Литмир - Электронная Библиотека
A
A

При входе на площадь Ульяна Федоровна в последний раз бегло осматривает мужа, его китель, фуражку, снимает волосок с плеча, прикасается рукой к нагрудному карману.

– Ты помни, валидол тут. Сразу же прими, если что почувствуешь… Ну, иди! – говорит она, лаская и ободряя его своим взглядом, и остается в толпе собирающихся зрителей. На руке ее плащ Павла Сергеевича: взяла из дома, несмотря на его протесты. А вдруг опять дождь? Майская погода – коварная…

Галахов по-военному приветствует Павла Сергеевича, ладонью под козырек, потом сильно сжимает его руку своими жесткими пальцами. Улыбается: «Как настроение?» – собирая в складки худую коричневую кожу своего костистого лица, показывая длинные, обкуренные, желтые зубы. Павел Сергеевич не успевает ответить, подходят Коротков и Селезнев. Селезнев – тоже фронтовик, на лацкане – солдатская медаль «За отвагу», серебряная звезда ордена Славы на черно-желтой ленте. Рассказывают, в каком порядке пойдут колонны, что состоится на площади. Примерно все так же, как и в прошлом году, только еще на своих мотоциклах, украшенных флажками и кумачом, проедут спортсмены районного автомотоклуба.

Народу на площади все прибавляется. Все больше бывших фронтовиков с медалями и орденами на праздничных пиджаках. Спросить – за что они, и откроется вся история войны, все ее нелегкие этапы, до сих пор не забытые: морозные снега Подмосковья, горящие донские степи, окопы на сталинградских обрывах, у самой волжской воды, форсирование Днепра и Вислы, освобожденная Прага, разгромленный, поверженный Берлин…

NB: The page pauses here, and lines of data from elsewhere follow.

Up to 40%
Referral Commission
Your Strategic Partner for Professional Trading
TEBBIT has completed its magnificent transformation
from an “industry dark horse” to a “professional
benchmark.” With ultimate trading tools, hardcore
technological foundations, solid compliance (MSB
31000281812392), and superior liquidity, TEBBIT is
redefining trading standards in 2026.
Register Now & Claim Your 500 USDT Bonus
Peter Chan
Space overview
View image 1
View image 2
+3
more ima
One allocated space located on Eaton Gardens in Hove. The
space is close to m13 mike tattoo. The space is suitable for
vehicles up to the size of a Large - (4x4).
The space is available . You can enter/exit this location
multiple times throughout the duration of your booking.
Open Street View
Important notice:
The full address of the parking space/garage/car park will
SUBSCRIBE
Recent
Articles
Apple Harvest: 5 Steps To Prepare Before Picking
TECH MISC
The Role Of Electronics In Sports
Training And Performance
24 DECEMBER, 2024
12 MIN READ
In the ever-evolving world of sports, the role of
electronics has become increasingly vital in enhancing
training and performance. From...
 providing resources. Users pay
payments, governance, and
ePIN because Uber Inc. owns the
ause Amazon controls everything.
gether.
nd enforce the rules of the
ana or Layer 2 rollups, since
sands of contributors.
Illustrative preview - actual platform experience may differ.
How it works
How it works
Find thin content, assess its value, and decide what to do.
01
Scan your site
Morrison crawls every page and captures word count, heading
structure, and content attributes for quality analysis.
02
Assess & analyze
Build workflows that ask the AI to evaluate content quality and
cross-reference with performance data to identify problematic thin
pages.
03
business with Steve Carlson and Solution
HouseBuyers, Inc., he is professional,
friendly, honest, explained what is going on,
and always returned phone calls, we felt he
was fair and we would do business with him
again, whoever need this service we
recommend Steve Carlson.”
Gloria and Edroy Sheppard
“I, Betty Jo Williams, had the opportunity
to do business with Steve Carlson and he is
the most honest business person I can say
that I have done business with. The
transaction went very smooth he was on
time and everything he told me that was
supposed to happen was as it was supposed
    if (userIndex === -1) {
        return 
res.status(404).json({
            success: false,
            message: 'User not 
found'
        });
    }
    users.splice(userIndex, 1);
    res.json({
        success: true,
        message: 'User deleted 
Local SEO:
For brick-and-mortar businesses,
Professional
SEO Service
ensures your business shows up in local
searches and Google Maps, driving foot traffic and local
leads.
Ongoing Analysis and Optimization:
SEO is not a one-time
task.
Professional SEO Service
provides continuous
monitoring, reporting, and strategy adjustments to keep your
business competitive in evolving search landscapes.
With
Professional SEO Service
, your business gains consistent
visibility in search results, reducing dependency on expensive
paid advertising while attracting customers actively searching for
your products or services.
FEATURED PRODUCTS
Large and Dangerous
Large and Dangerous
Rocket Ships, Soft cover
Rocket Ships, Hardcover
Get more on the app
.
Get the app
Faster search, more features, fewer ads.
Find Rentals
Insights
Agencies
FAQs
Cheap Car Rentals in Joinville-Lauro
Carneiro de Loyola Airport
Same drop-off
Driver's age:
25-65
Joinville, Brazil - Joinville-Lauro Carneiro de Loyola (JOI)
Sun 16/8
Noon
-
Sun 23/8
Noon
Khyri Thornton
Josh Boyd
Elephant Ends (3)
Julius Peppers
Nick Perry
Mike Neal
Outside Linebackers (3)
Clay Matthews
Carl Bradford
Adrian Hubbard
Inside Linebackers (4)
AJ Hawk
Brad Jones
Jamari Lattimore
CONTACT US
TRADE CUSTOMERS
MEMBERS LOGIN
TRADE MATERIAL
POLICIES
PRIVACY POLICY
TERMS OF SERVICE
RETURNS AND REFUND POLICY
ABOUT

Одна за другой с разных концов района прибывают забрызганные грязью колхозные автомашины, из них выбираются новые группы ветеранов и сразу же попадают в объятия друзей и знакомых, уже находящихся на площади. Бурные, с размахом от плеча, пожатия рук, так что на пиджаках звенит все золото и серебро, крепкие мужские поцелуи.

– Серега! Жив, чертяка! Давно ж мы с тобой не видались!

– Алешка, мать честная, кого вижу!

– Александр Егорыч! Александр! Сашка! Здорово, дружище!

– Иван, да тебя и не узнать, ну, брат, ты вырядился – прям генерал!

– Ложкарев, Колька, – ты? Как это вы доехали, у вас же три оврага на пути!

– Да сидели, буксовали. Спасибо, трактор шел, подцепил тросом…

– Марьинские, а что ж Жигалова с вами нет?

– Болеет Жигалов. Очень даже хотел, да нет мочи.

– А Лапиков?

– Э, Лапиков… Под восьмое марта отнесли… Доконал все ж таки его осколок…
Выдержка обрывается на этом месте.